DIRECTIONS ▸ Please extract the text from the data below, reproducing every line word for word, and leave the pictures out of your answer.

----

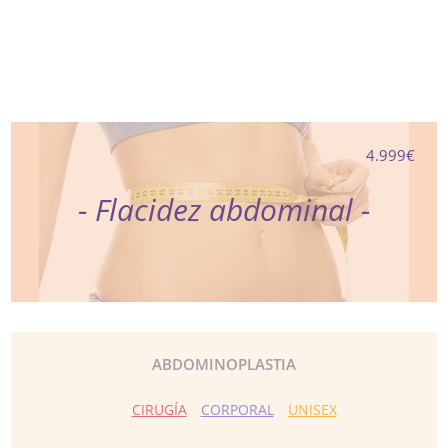
4.999€
- Flacidez abdominal -
ABDOMINOPLASTIA
CIRUGÍA
CORPORAL
UNISEX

----

SOLVED PROBLEM ▸
4.999€
- Flacidez abdominal -
ABDOMINOPLASTIA
CIRUGÍA
CORPORAL
UNISEX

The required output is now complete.